Task: Your answer consists of the lines in the data that contain "middle". Copy each of them.

Entries taken from a collection
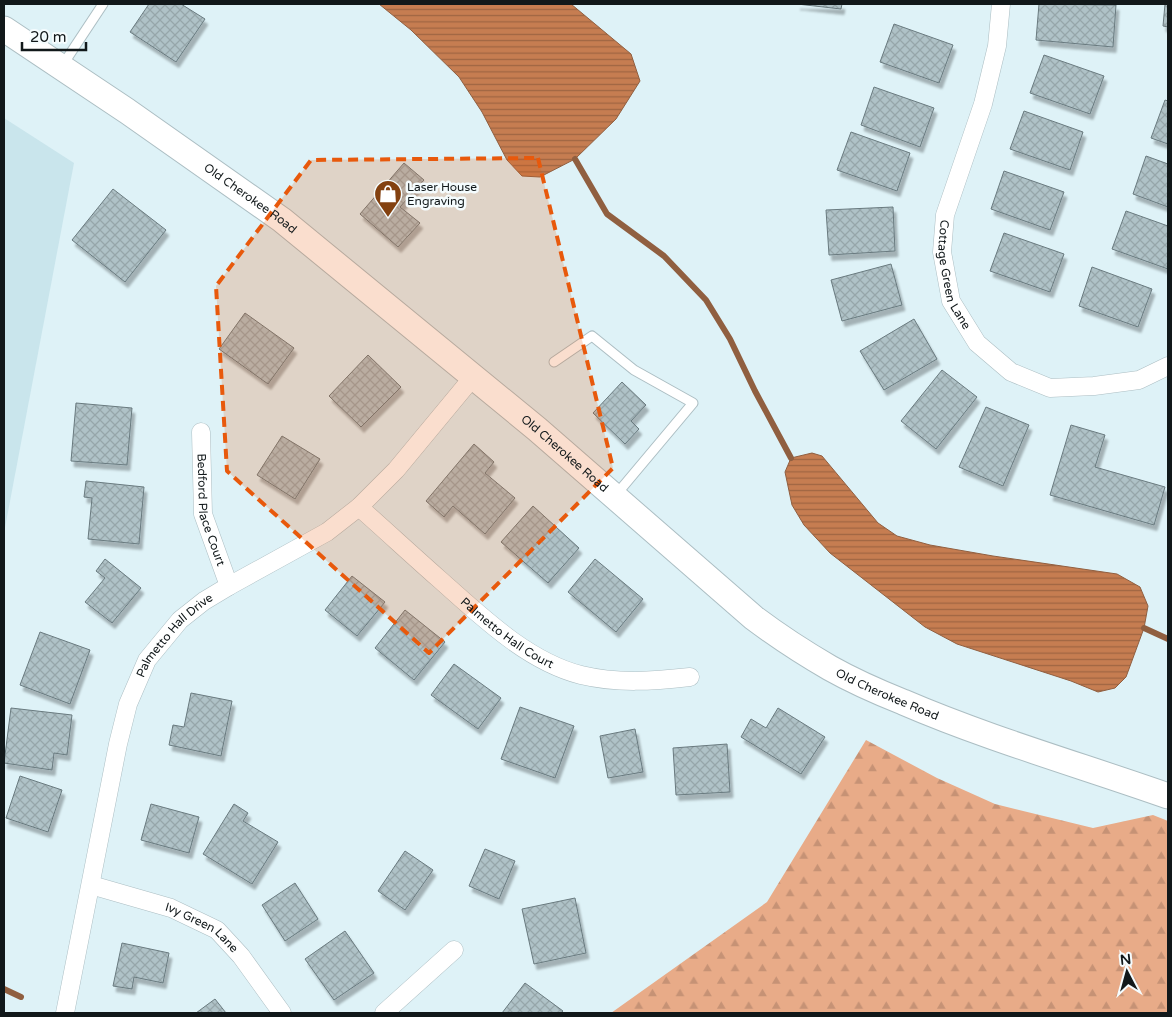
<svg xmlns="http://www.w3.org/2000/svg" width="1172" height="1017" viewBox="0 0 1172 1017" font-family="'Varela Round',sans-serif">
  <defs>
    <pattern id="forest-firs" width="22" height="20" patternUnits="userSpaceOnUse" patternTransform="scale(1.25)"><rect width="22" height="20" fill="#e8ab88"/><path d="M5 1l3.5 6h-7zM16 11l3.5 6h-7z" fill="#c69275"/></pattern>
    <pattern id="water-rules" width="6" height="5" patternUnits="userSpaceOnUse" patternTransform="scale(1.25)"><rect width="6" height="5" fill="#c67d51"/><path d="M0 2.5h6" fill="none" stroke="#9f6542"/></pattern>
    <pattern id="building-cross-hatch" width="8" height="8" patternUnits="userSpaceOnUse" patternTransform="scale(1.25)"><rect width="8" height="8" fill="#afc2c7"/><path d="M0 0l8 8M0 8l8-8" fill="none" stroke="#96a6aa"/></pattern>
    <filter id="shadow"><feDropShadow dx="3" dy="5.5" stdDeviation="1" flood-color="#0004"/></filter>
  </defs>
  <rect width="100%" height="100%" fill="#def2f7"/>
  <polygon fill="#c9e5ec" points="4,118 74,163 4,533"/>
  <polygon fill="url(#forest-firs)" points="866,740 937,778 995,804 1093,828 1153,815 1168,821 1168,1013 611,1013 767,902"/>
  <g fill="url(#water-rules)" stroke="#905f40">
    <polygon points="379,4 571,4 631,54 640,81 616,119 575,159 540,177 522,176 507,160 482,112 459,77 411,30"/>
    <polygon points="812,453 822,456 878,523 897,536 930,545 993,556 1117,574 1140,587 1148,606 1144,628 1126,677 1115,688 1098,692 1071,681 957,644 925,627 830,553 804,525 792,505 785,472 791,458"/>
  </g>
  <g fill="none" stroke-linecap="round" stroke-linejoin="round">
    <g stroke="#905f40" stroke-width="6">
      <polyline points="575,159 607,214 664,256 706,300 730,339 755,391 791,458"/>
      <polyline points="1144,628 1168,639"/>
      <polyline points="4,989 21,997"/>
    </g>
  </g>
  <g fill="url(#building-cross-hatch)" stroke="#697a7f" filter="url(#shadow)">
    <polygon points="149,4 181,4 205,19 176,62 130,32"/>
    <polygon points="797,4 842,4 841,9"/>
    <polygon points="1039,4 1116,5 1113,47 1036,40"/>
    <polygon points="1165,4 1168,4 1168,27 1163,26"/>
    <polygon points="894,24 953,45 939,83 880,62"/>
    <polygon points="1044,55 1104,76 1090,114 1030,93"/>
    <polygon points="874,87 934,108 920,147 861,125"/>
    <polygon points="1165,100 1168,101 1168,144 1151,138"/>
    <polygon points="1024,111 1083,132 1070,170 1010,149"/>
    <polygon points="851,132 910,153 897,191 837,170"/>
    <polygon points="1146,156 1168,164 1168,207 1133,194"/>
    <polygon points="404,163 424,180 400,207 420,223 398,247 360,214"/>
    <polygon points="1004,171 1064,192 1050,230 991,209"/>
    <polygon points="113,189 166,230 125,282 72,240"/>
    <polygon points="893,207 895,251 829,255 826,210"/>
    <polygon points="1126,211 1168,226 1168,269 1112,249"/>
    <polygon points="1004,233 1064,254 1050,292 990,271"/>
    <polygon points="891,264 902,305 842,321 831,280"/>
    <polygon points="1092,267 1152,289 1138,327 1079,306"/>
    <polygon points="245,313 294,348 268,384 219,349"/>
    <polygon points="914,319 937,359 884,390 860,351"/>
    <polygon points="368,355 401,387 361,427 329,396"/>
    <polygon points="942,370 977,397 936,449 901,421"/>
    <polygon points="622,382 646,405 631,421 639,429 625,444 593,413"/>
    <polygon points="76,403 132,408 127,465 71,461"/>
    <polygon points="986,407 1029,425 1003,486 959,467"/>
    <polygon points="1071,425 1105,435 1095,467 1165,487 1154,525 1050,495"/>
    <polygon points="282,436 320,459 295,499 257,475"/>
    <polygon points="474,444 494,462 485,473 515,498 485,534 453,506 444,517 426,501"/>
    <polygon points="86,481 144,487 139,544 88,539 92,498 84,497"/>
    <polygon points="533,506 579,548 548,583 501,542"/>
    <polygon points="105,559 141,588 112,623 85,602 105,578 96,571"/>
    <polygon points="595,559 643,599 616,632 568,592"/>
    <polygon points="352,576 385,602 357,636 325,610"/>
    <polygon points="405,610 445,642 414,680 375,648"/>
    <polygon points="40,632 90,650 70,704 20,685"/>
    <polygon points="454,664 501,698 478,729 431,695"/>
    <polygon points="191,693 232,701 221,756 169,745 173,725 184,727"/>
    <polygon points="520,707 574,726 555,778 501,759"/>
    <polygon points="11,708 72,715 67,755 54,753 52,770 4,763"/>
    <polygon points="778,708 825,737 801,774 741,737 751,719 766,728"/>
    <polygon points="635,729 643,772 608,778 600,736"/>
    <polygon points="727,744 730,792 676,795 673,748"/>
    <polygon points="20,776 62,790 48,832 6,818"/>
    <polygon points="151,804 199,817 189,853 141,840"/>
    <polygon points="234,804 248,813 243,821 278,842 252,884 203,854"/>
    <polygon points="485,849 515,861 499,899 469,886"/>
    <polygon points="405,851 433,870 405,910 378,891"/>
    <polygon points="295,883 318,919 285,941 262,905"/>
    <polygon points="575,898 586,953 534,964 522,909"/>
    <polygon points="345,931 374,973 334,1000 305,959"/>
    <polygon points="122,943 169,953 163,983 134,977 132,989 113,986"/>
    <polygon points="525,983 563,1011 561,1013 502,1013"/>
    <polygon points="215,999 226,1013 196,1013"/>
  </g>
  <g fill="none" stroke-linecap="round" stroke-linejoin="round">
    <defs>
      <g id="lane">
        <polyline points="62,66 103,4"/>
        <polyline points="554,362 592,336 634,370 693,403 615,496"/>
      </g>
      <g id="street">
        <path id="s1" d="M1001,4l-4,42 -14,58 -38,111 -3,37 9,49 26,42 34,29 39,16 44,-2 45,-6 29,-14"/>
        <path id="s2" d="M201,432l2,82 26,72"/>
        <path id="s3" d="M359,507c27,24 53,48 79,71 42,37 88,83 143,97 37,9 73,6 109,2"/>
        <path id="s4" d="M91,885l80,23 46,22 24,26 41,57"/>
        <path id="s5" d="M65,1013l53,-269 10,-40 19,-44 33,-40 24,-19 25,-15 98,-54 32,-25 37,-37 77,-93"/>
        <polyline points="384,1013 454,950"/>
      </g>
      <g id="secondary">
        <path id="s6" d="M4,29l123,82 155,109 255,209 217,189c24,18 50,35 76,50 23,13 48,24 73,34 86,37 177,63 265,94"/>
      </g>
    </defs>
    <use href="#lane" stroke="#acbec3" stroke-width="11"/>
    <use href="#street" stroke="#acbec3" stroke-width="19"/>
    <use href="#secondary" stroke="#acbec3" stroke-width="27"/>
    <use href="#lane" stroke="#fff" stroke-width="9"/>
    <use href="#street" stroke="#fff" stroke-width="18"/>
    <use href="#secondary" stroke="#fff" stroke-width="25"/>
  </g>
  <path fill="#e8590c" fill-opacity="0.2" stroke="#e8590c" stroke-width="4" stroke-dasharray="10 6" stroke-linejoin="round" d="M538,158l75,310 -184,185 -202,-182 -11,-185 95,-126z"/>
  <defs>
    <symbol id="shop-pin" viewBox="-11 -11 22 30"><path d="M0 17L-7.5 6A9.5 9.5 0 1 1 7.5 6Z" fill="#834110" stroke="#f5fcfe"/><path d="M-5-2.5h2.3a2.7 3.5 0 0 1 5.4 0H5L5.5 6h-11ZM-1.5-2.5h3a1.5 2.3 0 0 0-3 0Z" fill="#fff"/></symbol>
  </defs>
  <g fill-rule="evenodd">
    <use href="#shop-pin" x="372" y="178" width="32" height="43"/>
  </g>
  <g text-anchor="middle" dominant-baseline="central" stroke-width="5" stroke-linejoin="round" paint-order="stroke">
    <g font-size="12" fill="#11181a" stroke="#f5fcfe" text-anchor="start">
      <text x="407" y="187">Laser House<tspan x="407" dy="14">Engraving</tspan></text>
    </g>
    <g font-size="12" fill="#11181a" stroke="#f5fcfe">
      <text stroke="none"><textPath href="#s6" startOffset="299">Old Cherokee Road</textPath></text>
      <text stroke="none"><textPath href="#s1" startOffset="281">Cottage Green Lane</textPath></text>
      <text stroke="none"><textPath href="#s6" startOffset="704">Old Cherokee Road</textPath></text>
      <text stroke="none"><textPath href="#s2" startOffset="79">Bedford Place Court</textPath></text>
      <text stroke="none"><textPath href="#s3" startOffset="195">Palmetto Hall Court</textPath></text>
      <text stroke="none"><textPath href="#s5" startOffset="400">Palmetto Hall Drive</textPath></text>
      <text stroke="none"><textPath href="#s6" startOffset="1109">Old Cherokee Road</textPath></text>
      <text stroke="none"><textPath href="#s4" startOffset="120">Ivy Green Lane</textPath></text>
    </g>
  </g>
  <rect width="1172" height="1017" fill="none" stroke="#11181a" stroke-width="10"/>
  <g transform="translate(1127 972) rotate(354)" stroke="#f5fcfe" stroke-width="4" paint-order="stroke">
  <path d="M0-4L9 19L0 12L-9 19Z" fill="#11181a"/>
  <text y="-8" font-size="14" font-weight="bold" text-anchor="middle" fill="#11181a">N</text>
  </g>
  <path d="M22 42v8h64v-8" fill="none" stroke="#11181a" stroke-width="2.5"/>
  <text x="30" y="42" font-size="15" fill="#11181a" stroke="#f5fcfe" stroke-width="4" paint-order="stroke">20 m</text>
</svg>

Task answer:
  <g text-anchor="middle" dominant-baseline="central" stroke-width="5" stroke-linejoin="round" paint-order="stroke">
  <text y="-8" font-size="14" font-weight="bold" text-anchor="middle" fill="#11181a">N</text>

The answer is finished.